Once the pages are printed and dried, the pages are folded and collated into signatures and bound. For some books, this step can easily take more time then all the other steps. For others, such as the single signature chapbooks, it's a breeze. I often sit with a little table watching football and stitching books. Some people knit, I sew books. Then comes the most difficult step of all-trying to find people to buy them. Because the edition size is so small, 100 to 500 copies, and because these books are just not like mass-market paperbacks, they rarely find their way into bookstores. That's just fine. But, because of this, the burden of handselling is taken up, in part, by the authors themselves. The press does its share by printing announcements and getting the word out, but it is crucial that the authors do some readings and literally carry their books to their readers.
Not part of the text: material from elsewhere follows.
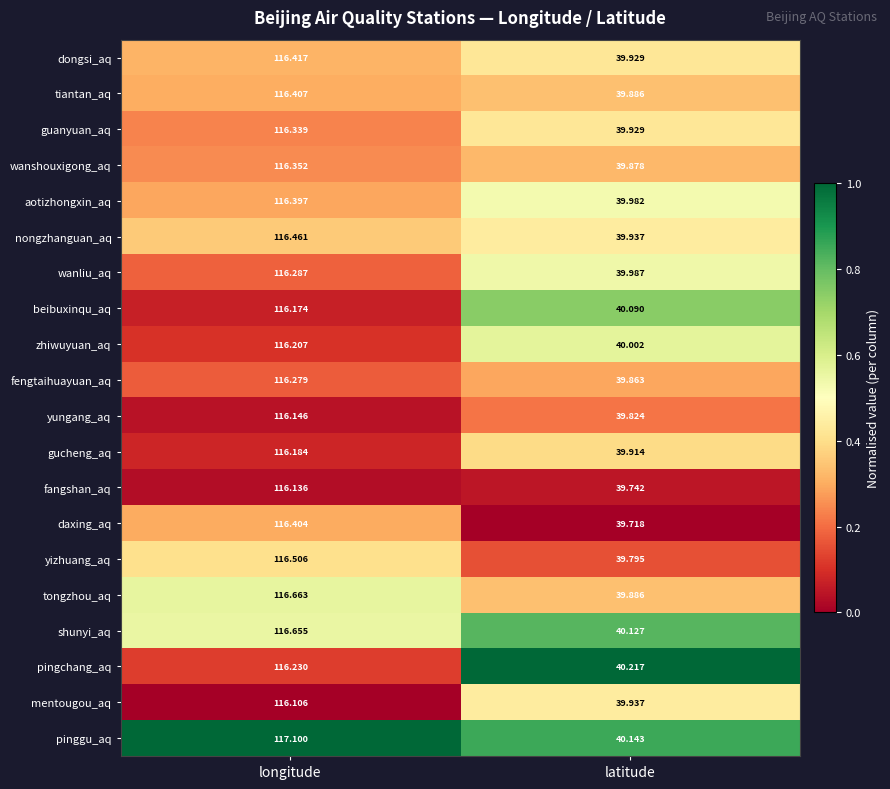

List the labels in order of nongzhanguan_aq value, smallest first.

latitude, longitude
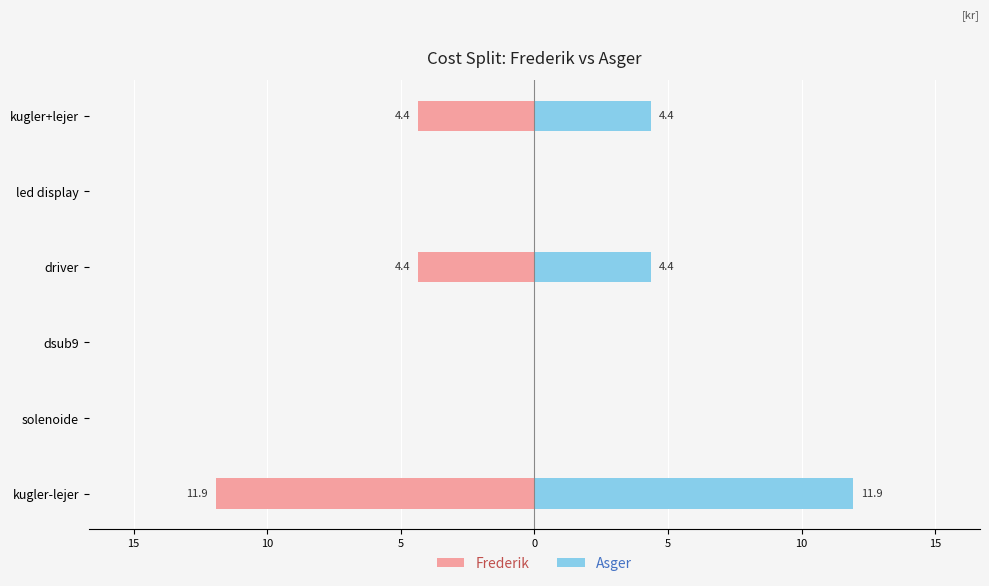

The Asger series shows 0.0 at led display. True or false?

True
Beyond the truly satisfying labors of book design, the meticulous setting of type by hand, the slow repetitions of printing, and the solace of binding-the poems and their words which I grow so familiar with day by day, the unfolding study of the history of printing, and the friendships made with poets and other printers are a continuing reward. This is what sustains me, this learning, this richness of experience. I find I'm more excited by each next book, by the sheer possibility that dwells in this equipment and the knowledge of this craft. The current and upcoming projects include collections by local poets Diane Jarvenpa, Joyce Sutphen, and Louis Jenkins, as well as a short story by Barry Lopez and a bibliography and tribute to Ox Head Press. What could be better than that?